Brief:
Once you have read the records below, restate them word for word.

Stored data entries:
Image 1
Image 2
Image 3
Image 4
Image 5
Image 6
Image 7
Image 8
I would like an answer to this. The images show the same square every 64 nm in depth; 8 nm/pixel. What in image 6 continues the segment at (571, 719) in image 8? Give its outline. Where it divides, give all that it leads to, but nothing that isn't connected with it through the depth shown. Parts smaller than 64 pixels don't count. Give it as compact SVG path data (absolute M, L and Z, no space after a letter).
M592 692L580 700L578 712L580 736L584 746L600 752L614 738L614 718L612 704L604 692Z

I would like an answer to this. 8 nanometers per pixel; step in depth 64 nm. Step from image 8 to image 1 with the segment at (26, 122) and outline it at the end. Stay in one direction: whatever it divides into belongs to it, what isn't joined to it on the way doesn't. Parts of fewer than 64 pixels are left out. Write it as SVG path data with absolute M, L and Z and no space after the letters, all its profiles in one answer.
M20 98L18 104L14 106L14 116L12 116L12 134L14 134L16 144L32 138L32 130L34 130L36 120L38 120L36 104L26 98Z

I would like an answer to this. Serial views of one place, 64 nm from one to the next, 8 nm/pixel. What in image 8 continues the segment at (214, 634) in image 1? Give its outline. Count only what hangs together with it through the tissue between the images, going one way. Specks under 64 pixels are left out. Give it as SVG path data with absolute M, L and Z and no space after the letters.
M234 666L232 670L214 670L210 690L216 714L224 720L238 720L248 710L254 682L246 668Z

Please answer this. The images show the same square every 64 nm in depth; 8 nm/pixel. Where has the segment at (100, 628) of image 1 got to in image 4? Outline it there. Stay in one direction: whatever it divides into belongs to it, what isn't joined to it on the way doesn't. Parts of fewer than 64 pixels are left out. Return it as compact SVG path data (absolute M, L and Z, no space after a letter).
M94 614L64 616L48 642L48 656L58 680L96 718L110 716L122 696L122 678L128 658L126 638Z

Answer to this problem:
Image 1
Image 2
Image 3
Image 4
Image 5
Image 6
Image 7
Image 8
I would like an answer to this. The images show the same square every 64 nm in depth; 8 nm/pixel. What in image 6 continues the segment at (571, 719) in image 8? Give its outline. Where it divides, give all that it leads to, but nothing that isn't connected with it through the depth shown. Parts smaller than 64 pixels don't count. Give it as compact SVG path data (absolute M, L and Z, no space after a letter).
M592 692L580 700L578 712L580 736L584 746L600 752L614 738L614 718L612 704L604 692Z

I would like an answer to this. 8 nanometers per pixel; step in depth 64 nm. Step from image 8 to image 1 with the segment at (26, 122) and outline it at the end. Stay in one direction: whatever it divides into belongs to it, what isn't joined to it on the way doesn't. Parts of fewer than 64 pixels are left out. Write it as SVG path data with absolute M, L and Z and no space after the letters, all its profiles in one answer.
M20 98L18 104L14 106L14 116L12 116L12 134L14 134L16 144L32 138L32 130L34 130L36 120L38 120L36 104L26 98Z

I would like an answer to this. Serial views of one place, 64 nm from one to the next, 8 nm/pixel. What in image 8 continues the segment at (214, 634) in image 1? Give its outline. Count only what hangs together with it through the tissue between the images, going one way. Specks under 64 pixels are left out. Give it as SVG path data with absolute M, L and Z and no space after the letters.
M234 666L232 670L214 670L210 690L216 714L224 720L238 720L248 710L254 682L246 668Z

Please answer this. The images show the same square every 64 nm in depth; 8 nm/pixel. Where has the segment at (100, 628) of image 1 got to in image 4? Outline it there. Stay in one direction: whatever it divides into belongs to it, what isn't joined to it on the way doesn't. Parts of fewer than 64 pixels are left out. Return it as compact SVG path data (absolute M, L and Z, no space after a letter).
M94 614L64 616L48 642L48 656L58 680L96 718L110 716L122 696L122 678L128 658L126 638Z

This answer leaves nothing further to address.